▸ **Data records**:
============

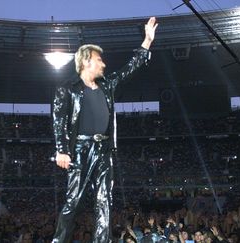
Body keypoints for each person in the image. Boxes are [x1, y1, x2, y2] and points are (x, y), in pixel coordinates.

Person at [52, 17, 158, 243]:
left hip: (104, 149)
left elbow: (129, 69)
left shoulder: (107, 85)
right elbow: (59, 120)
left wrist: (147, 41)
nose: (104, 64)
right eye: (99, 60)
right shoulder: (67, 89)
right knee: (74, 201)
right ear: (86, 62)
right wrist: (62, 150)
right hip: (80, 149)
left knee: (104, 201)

============

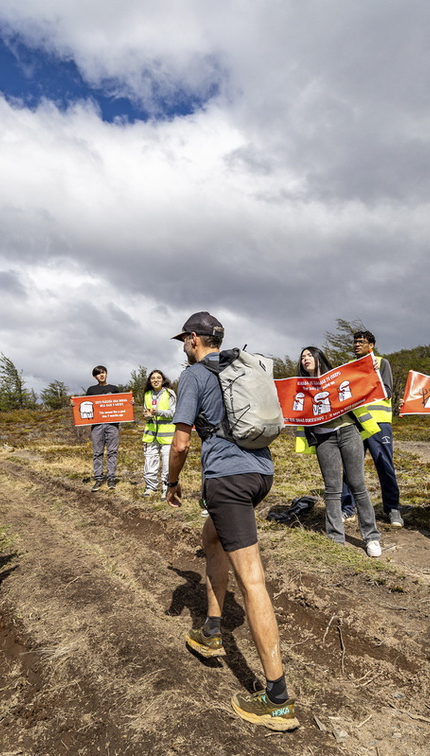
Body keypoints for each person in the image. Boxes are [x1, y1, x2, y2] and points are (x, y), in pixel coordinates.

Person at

============

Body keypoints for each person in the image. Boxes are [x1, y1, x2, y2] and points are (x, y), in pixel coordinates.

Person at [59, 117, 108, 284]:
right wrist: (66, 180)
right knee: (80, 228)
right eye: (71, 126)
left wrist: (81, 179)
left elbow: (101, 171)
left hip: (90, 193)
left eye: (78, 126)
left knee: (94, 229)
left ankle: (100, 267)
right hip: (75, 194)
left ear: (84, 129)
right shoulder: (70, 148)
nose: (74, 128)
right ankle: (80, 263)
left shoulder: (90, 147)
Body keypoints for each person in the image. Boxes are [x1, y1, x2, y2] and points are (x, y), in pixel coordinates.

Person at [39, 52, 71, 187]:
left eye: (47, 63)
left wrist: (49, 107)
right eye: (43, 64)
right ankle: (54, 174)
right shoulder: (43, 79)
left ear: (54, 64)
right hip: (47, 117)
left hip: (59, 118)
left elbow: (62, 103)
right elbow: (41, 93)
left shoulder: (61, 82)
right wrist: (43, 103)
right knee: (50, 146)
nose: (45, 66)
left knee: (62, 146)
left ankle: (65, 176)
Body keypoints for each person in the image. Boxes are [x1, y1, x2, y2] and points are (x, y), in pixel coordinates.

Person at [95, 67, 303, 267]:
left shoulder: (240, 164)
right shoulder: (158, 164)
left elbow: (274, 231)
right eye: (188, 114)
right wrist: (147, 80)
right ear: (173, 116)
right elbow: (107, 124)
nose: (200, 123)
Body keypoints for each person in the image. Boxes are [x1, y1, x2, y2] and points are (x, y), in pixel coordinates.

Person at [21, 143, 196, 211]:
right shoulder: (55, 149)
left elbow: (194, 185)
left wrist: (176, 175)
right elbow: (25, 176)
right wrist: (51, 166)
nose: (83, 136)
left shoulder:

============

▸ **Directions**:
Your task is to list each line of the records with the word "shoulder".

▸ **Exercise result**:
left shoulder: (107, 85)
right shoulder: (67, 89)
right shoulder: (70, 148)
left shoulder: (90, 147)
right shoulder: (43, 79)
left shoulder: (61, 82)
left shoulder: (240, 164)
right shoulder: (158, 164)
right shoulder: (55, 149)
left shoulder:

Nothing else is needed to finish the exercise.